Unificada pelo primeiro imperador
O primeiro grande esforço de unificação de muralhas já existentes aconteceu sob o comando de Qin Shi Huang, o primeiro imperador de uma China unificada, no século III a.C. Nesse período, trechos construídos separadamente por diferentes reinos em guerra foram conectados numa linha defensiva contra invasões de povos nômades do norte, com um custo humano altíssimo — registros históricos indicam que centenas de milhares de trabalhadores, muitos deles forçados, morreram durante a construção.
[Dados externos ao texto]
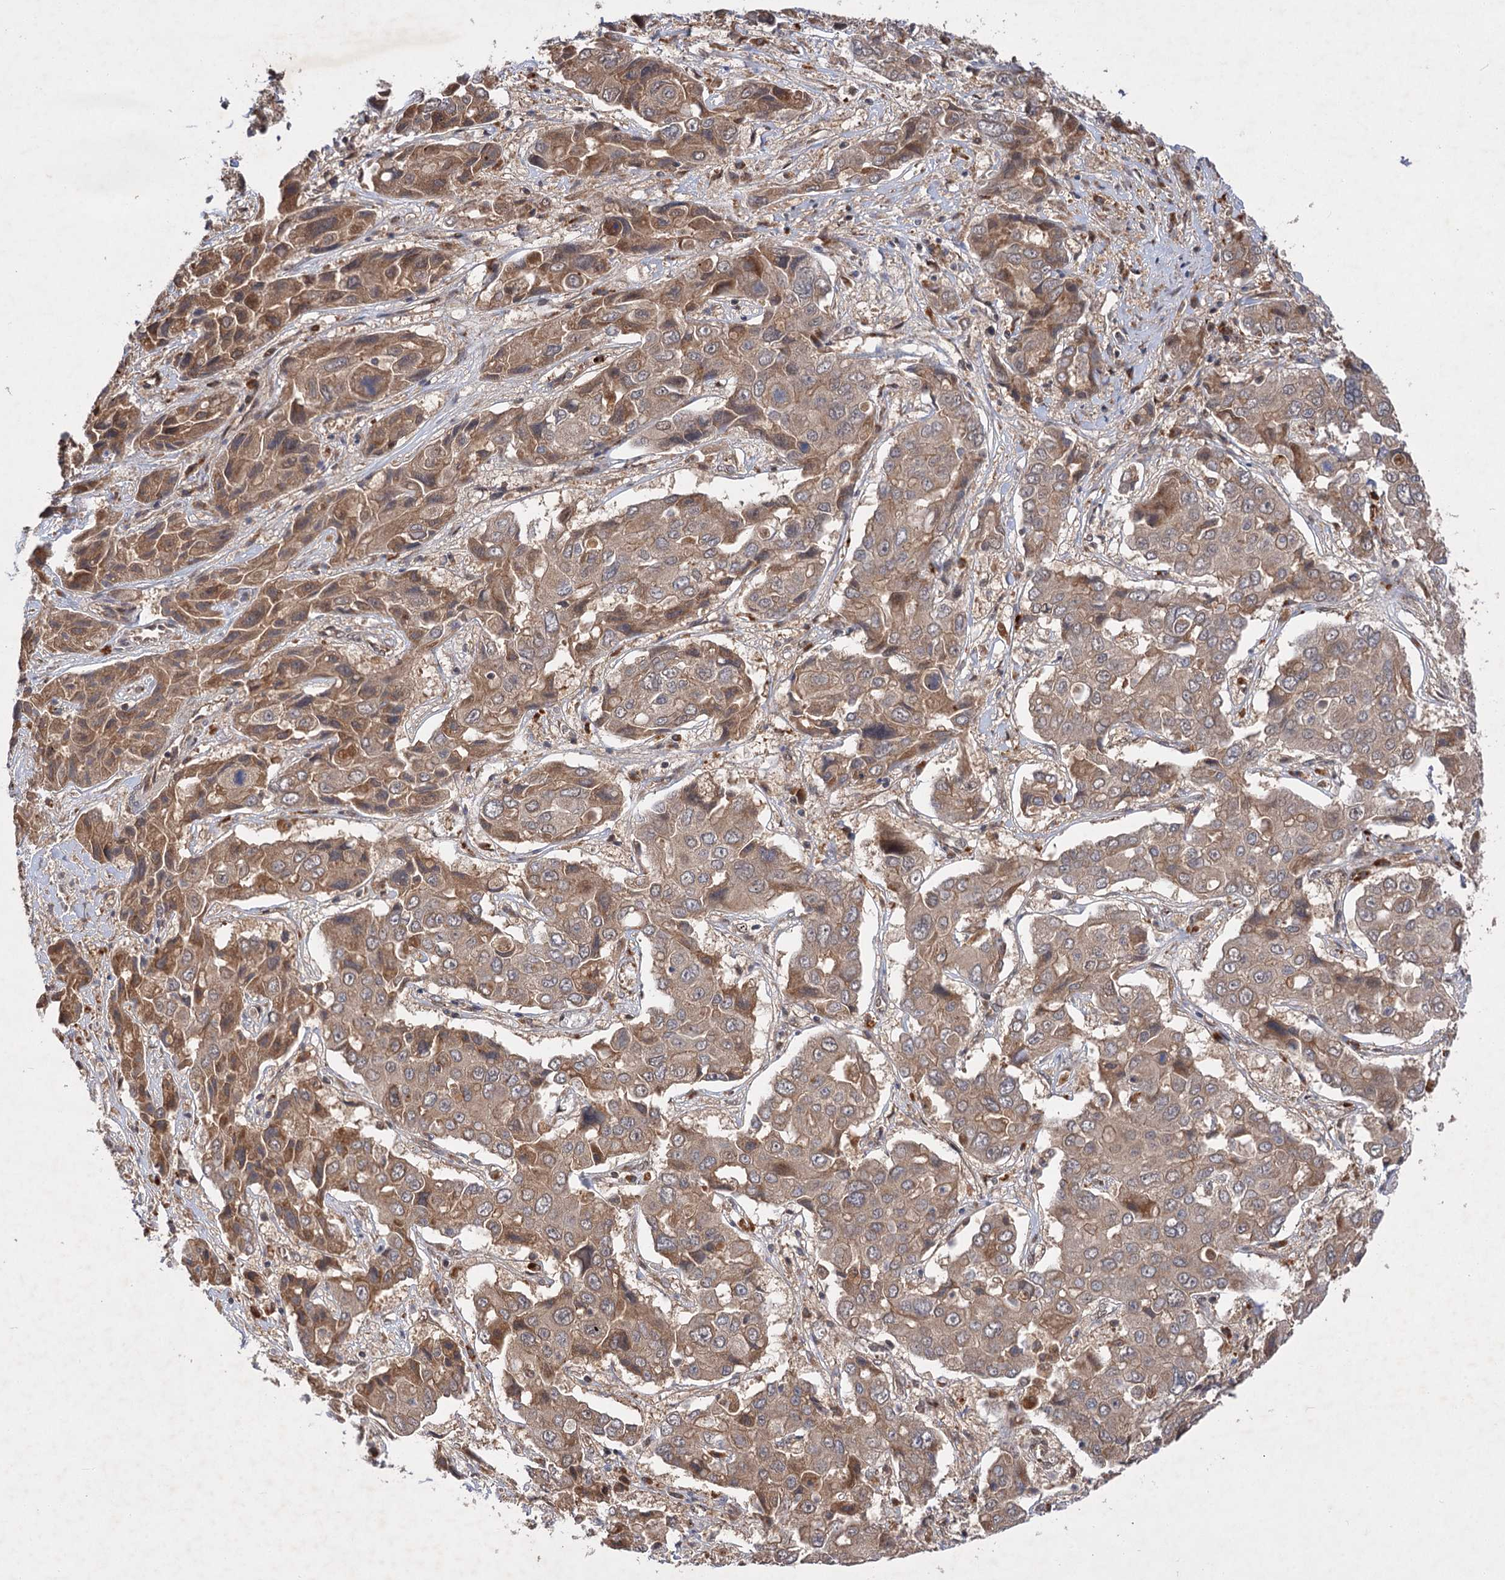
{"staining": {"intensity": "moderate", "quantity": ">75%", "location": "cytoplasmic/membranous"}, "tissue": "liver cancer", "cell_type": "Tumor cells", "image_type": "cancer", "snomed": [{"axis": "morphology", "description": "Cholangiocarcinoma"}, {"axis": "topography", "description": "Liver"}], "caption": "Cholangiocarcinoma (liver) was stained to show a protein in brown. There is medium levels of moderate cytoplasmic/membranous expression in approximately >75% of tumor cells.", "gene": "FBXW8", "patient": {"sex": "male", "age": 67}}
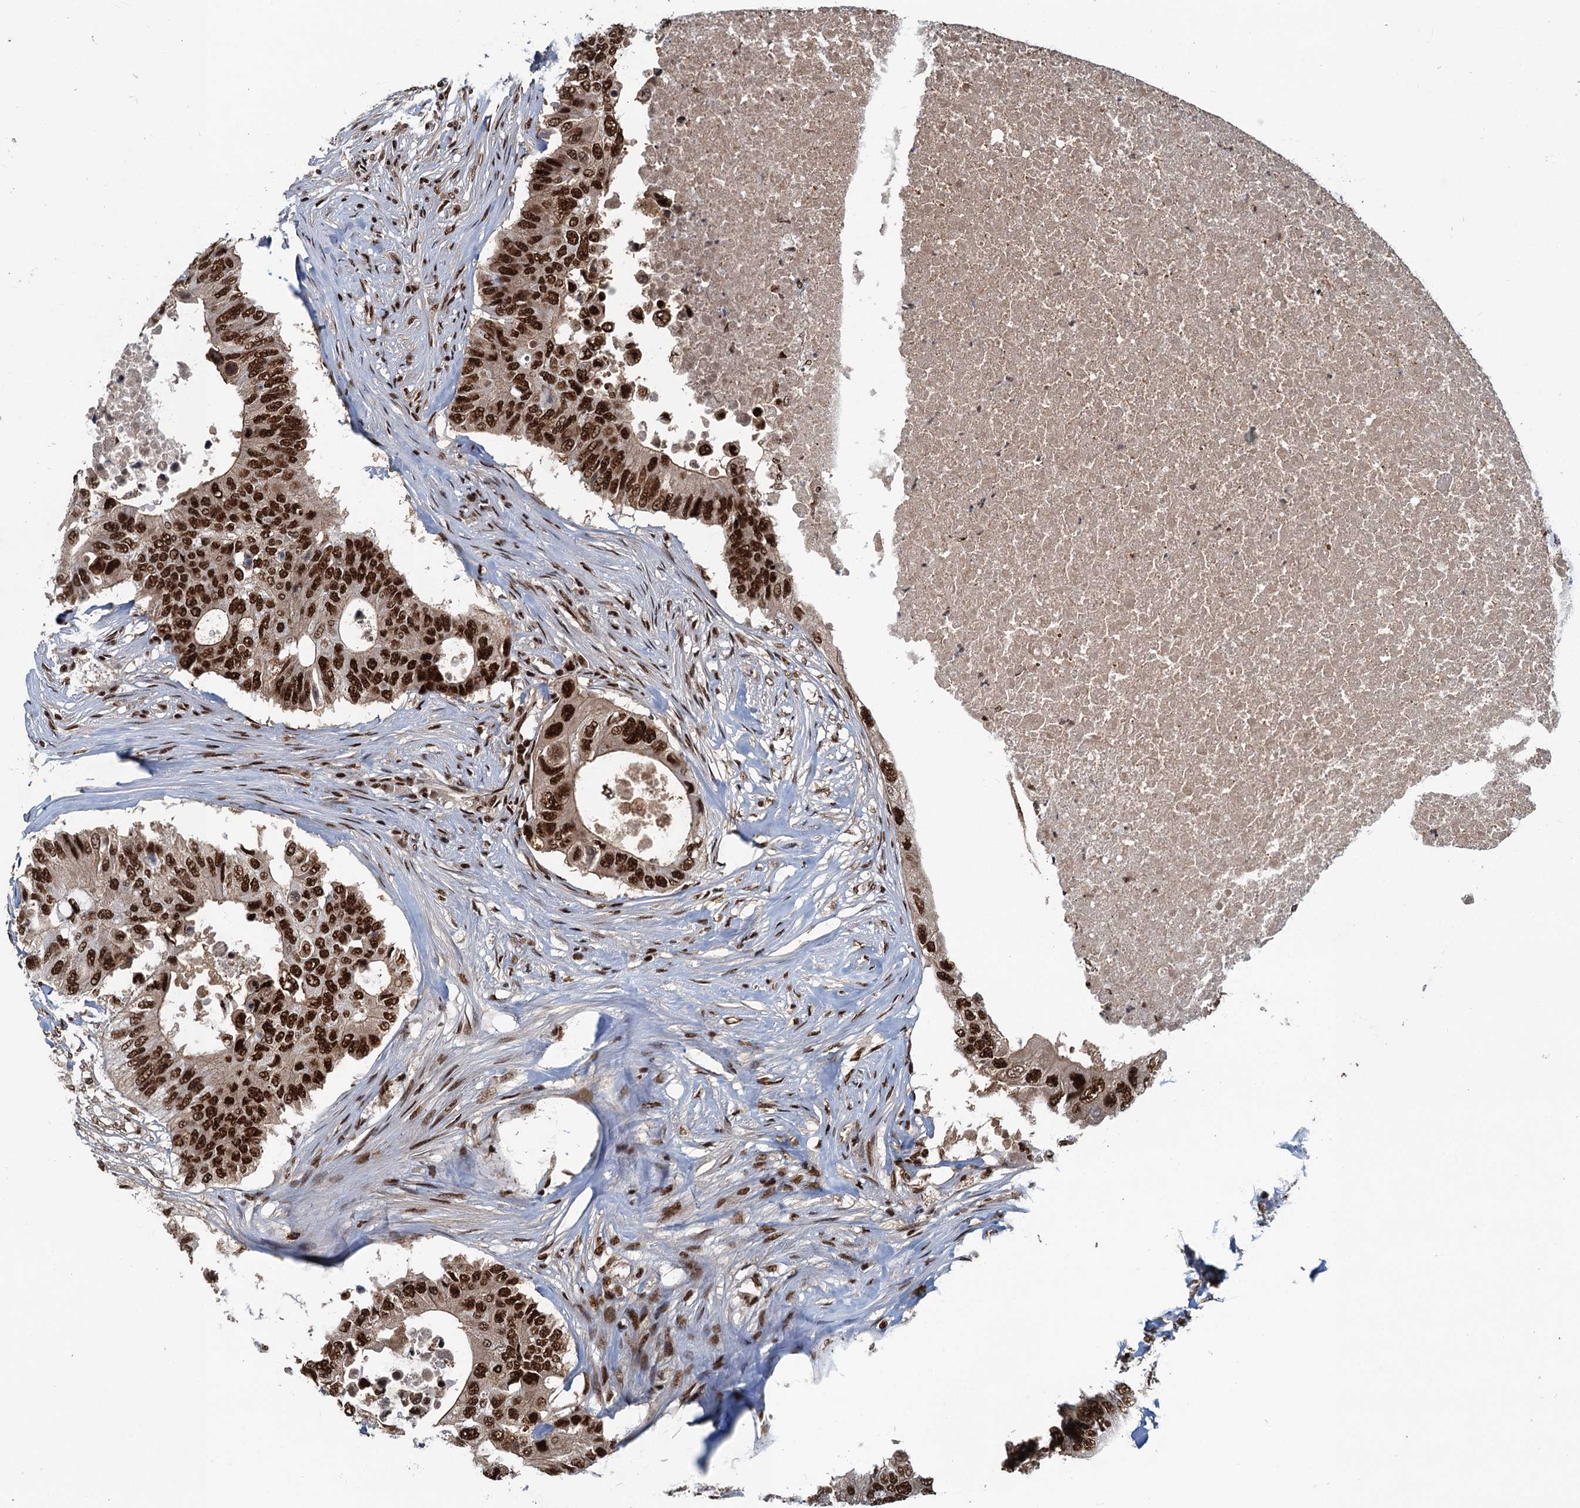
{"staining": {"intensity": "strong", "quantity": ">75%", "location": "nuclear"}, "tissue": "colorectal cancer", "cell_type": "Tumor cells", "image_type": "cancer", "snomed": [{"axis": "morphology", "description": "Adenocarcinoma, NOS"}, {"axis": "topography", "description": "Colon"}], "caption": "Colorectal cancer was stained to show a protein in brown. There is high levels of strong nuclear staining in approximately >75% of tumor cells.", "gene": "ZC3H18", "patient": {"sex": "male", "age": 71}}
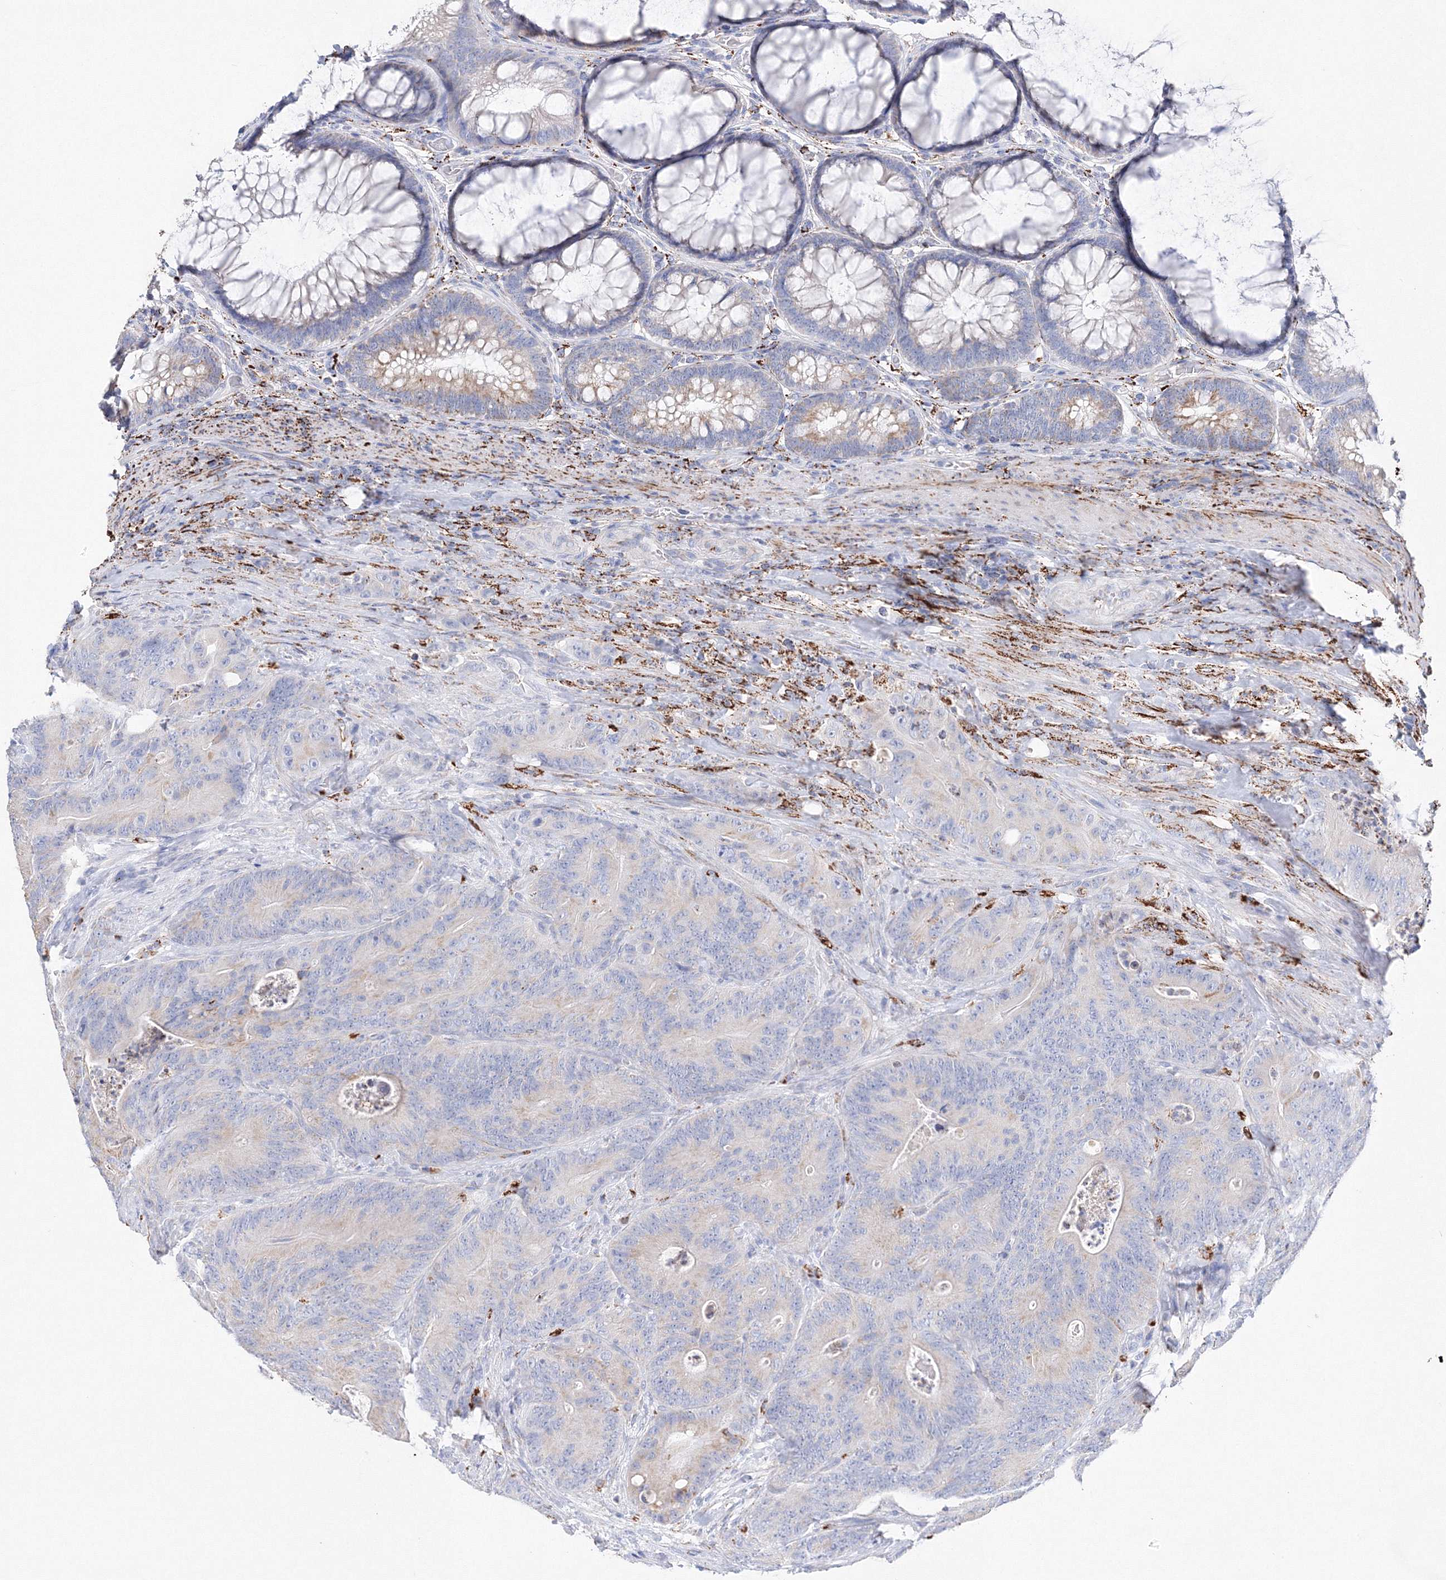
{"staining": {"intensity": "negative", "quantity": "none", "location": "none"}, "tissue": "colorectal cancer", "cell_type": "Tumor cells", "image_type": "cancer", "snomed": [{"axis": "morphology", "description": "Normal tissue, NOS"}, {"axis": "topography", "description": "Colon"}], "caption": "Immunohistochemical staining of colorectal cancer reveals no significant positivity in tumor cells.", "gene": "MERTK", "patient": {"sex": "female", "age": 82}}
Badaling, o trecho mais visitado
O trecho de Badaling, a cerca de 70 quilômetros de Pequim, foi reconstruído durante a dinastia Ming como parte do sistema defensivo mais próximo da capital e é hoje o segmento mais visitado por turistas, tanto pela proximidade com Pequim quanto pelo bom estado de conservação. As torres de vigia espaçadas ao longo do trajeto eram usadas para comunicação por sinais de fumaça, permitindo alertar rapidamente sobre movimentações inimigas ao longo de toda a extensão da muralha.
As torres de vigia serviam para comunicação por sinais de fumaça entre diferentes pontos da muralha.
Um mito sobre visibilidade do espaço
Uma das lendas mais repetidas sobre a Muralha da China é a de que ela seria visível a olho nu do espaço — informação hoje desmentida por astronautas e pela própria Nasa, já que a largura da estrutura é pequena demais para ser distinguida a olho nu de órbita, mesmo sendo tão extensa em comprimento.
A muralha acompanha o relevo montanhoso ao norte da China por milhares de quilômetros.
Dicas para a visita
Badaling costuma ficar extremamente cheio nos fins de semana e feriados chineses — trechos alternativos como Mutianyu, um pouco mais distantes de Pequim, costumam ser opções mais tranquilas para quem prioriza uma experiência menos concorrida. Vale levar água e protetor solar, já que boa parte do trajeto não tem sombra e envolve subidas íngremes por escadas de pedra.